14.3 Afwijken van de bouwregels
14.3.1 Afwijken
Burgemeester en wethouders zijn bevoegd om met een omgevingsvergunning af te wijken van het bepaalde in lid 14.2.2 en toestaan dat aan- of uitbouwen, aangebouwde bijgebouwen of aangebouwde overkappingen mogen worden gebouwd, met dien verstande, dat:
-
a. de totale oppervlakte aan aan- en uitbouwen, bijgebouwen en overkappingen per hoofdgebouw niet meer mag bedragen dan maximaal 25 m2;
-
b. de bouwhoogte niet meer mag bedragen dan 4 m.
14.3.2 Voorwaarden
Het bepaalde in lid 14.3.1 is slechts toegestaan mits geen onevenredige afbreuk wordt gedaan aan:
-
a. een samenhangend straat- en bebouwingsbeeld;
-
b. een goede woonsituatie;
-
c. de verkeersveiligheid;
-
d. de sociale veiligheid;
-
e. de gebruiksmogelijkheden van de aangrenzende gronden.

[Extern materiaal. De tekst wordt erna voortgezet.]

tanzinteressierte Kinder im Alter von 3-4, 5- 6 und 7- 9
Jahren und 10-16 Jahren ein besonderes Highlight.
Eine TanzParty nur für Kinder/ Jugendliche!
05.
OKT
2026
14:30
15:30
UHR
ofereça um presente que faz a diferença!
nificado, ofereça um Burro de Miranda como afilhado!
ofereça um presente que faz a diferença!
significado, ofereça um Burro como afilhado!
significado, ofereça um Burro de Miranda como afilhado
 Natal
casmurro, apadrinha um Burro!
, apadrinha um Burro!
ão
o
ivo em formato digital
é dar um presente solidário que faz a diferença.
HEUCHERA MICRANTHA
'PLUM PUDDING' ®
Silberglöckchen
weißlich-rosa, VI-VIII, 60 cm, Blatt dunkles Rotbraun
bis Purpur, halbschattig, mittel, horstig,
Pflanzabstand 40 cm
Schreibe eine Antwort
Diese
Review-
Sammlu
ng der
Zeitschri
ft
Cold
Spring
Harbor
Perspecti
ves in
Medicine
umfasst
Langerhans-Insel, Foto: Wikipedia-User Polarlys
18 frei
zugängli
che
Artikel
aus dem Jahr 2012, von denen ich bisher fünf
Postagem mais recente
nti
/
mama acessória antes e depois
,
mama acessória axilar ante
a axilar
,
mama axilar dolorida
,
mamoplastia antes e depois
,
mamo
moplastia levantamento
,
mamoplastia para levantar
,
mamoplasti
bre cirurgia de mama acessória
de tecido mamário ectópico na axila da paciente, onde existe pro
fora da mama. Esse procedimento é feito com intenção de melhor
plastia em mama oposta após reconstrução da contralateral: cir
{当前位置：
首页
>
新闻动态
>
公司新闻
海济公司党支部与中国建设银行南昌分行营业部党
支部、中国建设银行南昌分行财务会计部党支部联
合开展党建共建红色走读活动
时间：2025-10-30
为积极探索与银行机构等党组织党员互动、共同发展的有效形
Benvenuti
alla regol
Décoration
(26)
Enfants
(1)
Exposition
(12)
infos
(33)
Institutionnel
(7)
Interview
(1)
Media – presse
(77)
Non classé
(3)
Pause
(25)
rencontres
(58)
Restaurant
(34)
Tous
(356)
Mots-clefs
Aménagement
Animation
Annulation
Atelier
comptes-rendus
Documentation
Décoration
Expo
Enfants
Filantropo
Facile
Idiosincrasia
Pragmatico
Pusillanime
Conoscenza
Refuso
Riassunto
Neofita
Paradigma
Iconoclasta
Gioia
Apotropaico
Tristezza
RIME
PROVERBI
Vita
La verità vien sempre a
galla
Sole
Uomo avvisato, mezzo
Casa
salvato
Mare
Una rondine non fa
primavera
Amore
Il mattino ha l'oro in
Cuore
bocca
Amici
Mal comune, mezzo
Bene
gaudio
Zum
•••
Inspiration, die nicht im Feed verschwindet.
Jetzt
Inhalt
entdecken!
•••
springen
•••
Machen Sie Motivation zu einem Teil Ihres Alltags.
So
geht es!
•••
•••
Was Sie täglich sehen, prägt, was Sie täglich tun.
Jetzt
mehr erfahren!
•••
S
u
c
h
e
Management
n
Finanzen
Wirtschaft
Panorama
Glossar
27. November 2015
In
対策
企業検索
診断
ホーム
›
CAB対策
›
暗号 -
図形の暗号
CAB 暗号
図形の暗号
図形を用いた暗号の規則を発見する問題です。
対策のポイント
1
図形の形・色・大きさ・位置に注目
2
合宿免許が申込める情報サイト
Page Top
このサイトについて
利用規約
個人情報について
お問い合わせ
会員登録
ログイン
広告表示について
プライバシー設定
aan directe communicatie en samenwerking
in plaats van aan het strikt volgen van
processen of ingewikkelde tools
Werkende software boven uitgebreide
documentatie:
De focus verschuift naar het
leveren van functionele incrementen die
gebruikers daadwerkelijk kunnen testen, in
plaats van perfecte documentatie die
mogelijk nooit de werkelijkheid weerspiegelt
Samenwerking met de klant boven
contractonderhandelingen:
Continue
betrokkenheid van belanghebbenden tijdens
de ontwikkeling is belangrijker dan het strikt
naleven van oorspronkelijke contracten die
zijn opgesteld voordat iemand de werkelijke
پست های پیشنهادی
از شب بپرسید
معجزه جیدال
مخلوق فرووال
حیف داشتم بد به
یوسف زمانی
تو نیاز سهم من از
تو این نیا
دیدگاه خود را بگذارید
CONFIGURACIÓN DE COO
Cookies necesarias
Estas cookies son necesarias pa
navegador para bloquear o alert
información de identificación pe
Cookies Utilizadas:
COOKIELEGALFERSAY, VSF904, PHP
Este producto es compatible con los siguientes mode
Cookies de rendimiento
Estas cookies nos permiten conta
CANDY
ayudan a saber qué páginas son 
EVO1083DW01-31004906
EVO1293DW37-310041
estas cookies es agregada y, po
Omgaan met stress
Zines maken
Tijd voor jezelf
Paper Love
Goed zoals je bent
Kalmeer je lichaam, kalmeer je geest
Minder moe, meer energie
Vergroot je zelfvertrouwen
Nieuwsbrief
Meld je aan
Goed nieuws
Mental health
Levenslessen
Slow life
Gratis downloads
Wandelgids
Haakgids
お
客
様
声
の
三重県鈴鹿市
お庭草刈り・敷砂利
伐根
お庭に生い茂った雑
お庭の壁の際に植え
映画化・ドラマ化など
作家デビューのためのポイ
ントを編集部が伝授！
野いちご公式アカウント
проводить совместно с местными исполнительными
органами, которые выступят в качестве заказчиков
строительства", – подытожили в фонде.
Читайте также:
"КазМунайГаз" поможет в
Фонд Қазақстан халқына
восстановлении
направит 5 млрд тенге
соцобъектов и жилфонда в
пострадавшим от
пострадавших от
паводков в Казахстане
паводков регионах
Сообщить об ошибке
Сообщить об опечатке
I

14.5 Afwijken van de gebruiksregels
14.5.1 Bedrijfsmatige activiteiten
Burgemeester en wethouders zijn bevoegd om met een omgevingsvergunning af te wijken van het bepaalde in lid 14.4.2 voor het gebruik van woningen en/of aangebouwde bijgebouwen ten behoeve van bedrijf aan huis behorende tot en met ten hoogste categorie 2 zoals opgenomen in de als Bijlage 1 bij deze regels opgenomen 'Staat van
Bedrijfsactiviteiten', al dan niet in combinatie met handel in en verkoop van de goederen en diensten via internet, met dien verstande, dat:
-
a. de woonfunctie in overwegende mate blijft gehandhaafd, waarbij geldt dat de grondoppervlakte niet meer mag bedragen dan 40% van de woning met een maximum van 40 m²;
-
b. geen afbreuk wordt gedaan aan het woon- en leefmilieu in de omgeving;
-
c. in de omgeving geen onevenredige toename van de verkeersbelasting optreedt;
-
d. de bedrijfsuitoefening geschiedt door degene die op het perceel woonachtig is;
-
e. er geen meldingplichtige inrichtingen op grond van de Wet algemene bepalingen omgevingsrecht mogen worden opgericht;
-
f. er, behoudens een beperkte kleinschalige verkoop in direct verband met de bedrijfsmatige activiteiten, geen detailhandelsactiviteiten plaatsvinden;
-
g. geen detailhandel mag plaatsvinden, uitgezonderd een beperkte verkoop ondergeschikt aan de uitoefening van de kleinschalige bedrijfsactiviteiten en/of handel in en verkoop van goederen en diensten via internet.
14.5.2 Mantelzorg
Burgemeester en wethouders zijn bevoegd om met een omgevingsvergunning af te wijken van het bepaalde in lid 14.4.1 en toestaan dat een deel van de woning als afhankelijke woonruimte (inwoning) wordt gebruikt, met dien verstande, dat:
-
a. een dergelijke bewoning noodzakelijk is vanuit het oogpunt van mantelzorg;
-
b. op het perceel al een wooneenheid aanwezig is;
-
c. er geen onevenredige aantasting plaatsvindt van in het geding zijnde belangen waaronder die van omwonenden en bedrijven;
-
d. per wooneenheid maximaal één situatie van inwoning ten behoeve van mantelzorg is toegestaan;
-
e. inwoning in beginsel dient plaats te vinden bij, in of direct aansluitend aan de wooneenheid, waarbij de afhankelijke woonruimte een onderlinge verbinding met de wooneenheid dient te hebben;
-
f. maximaal 75 m2 van de woning mag worden gebruikt ten behoeve van de inwoning.
14.5.3 Dakterrassen
Burgemeester en wethouders zijn bevoegd om met een omgevingsvergunning af te wijken van het bepaalde in lid voor het gebruik van platte daken van aan- of uitbouwen bij woningen als dakterras onder de voorwaarden, dat:
-
a. aan en uitbouwen, gemeten vanuit de achtergevel ten hoogste 4 m diep mogen zijn;
-
b. de bouwhoogte van aan- en uitbouwen maximaal de bouwhoogte van de onderste laag van het hoofdgebouw mag bedragen en dat daarboven ten behoeve van de dakterrassen een borstwering met een maximale bouwhoogte van 1,20 m mag worden gerealiseerd;
-
c. de bouwhoogte van de tussen de terrassen aan te brengen privacyschermen niet meer mag bedragen dan 2 m;
-
d. het woon en leefklimaat niet onevenredig wordt geschaad;
-
e. in verband met privacy van de aangrenzende percelen door burgemeester en wethouders nadere eisen in het kader van de vergunningverlening worden gesteld aan de situering van de terrashekwerken/omheining.